Chez Tesla, le silicium avance désormais aussi vite que la feuille de route logicielle. Le groupe a bouclé l’AI5 destiné au Full Self-Driving, tout en répartissant déjà sa production entre Samsung et TSMC pour sécuriser les volumes.
Tesla AI5 entre en phase industrielle
Elon Musk a indiqué sur X que le design de cette nouvelle génération de puce IA pour le FSD était terminé. Il avait aussi affirmé plus tôt que l’AI5 viserait un niveau de performances comparable à l’architecture NVIDIA Hopper, avec deux puces AI5 capables d’égaler la puissance d’un seul processeur Blackwell.
Fin 2025, plusieurs informations faisaient déjà état d’un gain important pour l’activité fonderie de Samsung, alors en difficulté, après la décision de Tesla de partager la fabrication du nouvel accélérateur AI5 entre Samsung et TSMC. Les puces doivent être produites dans l’usine Samsung de Taylor, Texas, ainsi que sur le site de TSMC en Arizona.
La logique est claire : diversifier la chaîne d’approvisionnement et garder la main sur les livraisons, quel que soit le scénario de demande. Pour un acteur qui internalise de plus en plus son silicium, ce double sourcing réduit aussi le risque industriel sur une brique devenue centrale dans sa stratégie FSD.
Mémoire SK hynix et feuille de route déjà lancée
Samsung et TSMC ne sont pas les seuls impliqués. Tesla s’approvisionne aussi en DRAM chez SK hynix, visiblement sous la forme de mémoire LPDDR5X intégrée dans le package.

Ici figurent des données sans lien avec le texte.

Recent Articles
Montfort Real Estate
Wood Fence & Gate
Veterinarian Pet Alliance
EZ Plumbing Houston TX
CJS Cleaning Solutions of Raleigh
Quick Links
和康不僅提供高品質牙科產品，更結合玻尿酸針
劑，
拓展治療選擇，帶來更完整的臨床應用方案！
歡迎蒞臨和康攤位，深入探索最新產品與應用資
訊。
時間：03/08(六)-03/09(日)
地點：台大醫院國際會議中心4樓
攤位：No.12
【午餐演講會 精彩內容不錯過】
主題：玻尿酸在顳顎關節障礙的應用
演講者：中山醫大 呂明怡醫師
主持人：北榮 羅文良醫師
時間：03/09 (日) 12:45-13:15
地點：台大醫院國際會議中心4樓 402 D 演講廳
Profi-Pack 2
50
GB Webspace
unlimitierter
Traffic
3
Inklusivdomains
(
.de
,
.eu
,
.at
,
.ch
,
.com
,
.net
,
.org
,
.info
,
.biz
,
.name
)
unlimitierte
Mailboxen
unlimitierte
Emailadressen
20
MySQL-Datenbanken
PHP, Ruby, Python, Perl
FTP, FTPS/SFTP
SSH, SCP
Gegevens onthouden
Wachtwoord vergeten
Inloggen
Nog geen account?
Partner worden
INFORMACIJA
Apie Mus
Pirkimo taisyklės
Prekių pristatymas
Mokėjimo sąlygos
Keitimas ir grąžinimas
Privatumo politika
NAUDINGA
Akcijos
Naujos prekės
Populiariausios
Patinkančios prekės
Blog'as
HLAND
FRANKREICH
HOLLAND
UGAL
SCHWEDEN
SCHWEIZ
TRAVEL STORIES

Le visuel partagé montre deux rangées de modules SK hynix à gauche et à droite, avec trois modules par rangée. Cela représente 12 modules LPDDR5X par puce AI5. Avec 16 Go par module, on arrive à 192 Go de LPDDR5X pour un seul SoC AI5.

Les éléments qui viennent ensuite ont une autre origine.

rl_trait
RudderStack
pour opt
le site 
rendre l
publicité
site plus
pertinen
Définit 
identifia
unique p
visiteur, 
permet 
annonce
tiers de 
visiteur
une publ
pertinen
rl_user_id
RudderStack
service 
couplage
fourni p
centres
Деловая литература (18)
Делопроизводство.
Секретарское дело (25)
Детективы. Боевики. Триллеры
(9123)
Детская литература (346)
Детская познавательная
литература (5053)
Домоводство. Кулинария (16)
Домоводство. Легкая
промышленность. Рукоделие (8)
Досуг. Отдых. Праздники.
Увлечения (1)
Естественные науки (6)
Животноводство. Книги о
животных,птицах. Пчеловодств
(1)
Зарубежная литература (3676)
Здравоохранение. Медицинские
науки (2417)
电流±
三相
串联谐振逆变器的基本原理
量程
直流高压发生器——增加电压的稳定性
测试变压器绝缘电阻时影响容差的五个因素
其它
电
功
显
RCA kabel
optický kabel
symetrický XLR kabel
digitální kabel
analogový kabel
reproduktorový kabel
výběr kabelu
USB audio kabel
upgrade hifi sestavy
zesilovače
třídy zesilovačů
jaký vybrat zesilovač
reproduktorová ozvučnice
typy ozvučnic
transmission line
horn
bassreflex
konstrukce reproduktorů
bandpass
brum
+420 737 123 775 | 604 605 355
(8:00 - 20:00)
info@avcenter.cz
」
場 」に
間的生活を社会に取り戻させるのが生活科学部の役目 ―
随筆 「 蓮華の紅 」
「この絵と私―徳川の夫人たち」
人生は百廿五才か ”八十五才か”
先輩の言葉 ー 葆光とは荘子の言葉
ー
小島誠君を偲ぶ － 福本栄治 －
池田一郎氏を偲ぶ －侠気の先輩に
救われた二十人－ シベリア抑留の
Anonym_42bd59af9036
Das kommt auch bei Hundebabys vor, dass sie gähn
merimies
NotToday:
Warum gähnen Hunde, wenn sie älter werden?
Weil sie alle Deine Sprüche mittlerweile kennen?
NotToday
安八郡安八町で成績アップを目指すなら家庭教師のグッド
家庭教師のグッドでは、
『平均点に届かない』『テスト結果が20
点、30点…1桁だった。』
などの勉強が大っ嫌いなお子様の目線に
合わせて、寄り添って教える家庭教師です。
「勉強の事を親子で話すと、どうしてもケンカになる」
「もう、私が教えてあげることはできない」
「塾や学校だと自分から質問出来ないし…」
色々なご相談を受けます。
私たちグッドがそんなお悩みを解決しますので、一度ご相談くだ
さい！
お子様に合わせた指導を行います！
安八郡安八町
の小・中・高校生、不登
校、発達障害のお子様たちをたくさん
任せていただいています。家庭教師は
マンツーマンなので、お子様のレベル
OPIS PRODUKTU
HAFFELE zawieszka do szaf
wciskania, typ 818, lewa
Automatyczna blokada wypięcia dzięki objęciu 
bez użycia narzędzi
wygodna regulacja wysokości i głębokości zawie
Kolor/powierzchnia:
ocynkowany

AI6 et Dojo 3 déjà en préparation
Tesla viserait déjà des cycles de conception de neuf mois pour l’AI6. Ce futur composant resterait lui aussi dans une logique de coopération entre Samsung et TSMC, avec la possibilité d’y ajouter Intel pour l’empaquetage avancé.
Musk a confirmé que les projets AI6 et Dojo 3, ainsi que d’autres puces jugées « exciting », étaient en cours. Ce rythme dit beaucoup de l’évolution de Tesla : la société ne cherche plus seulement à acheter de la puissance de calcul, elle veut bâtir sa propre cadence de développement ASIC, au risque de se retrouver sur le terrain des grands concepteurs de semi-conducteurs plus vite que prévu.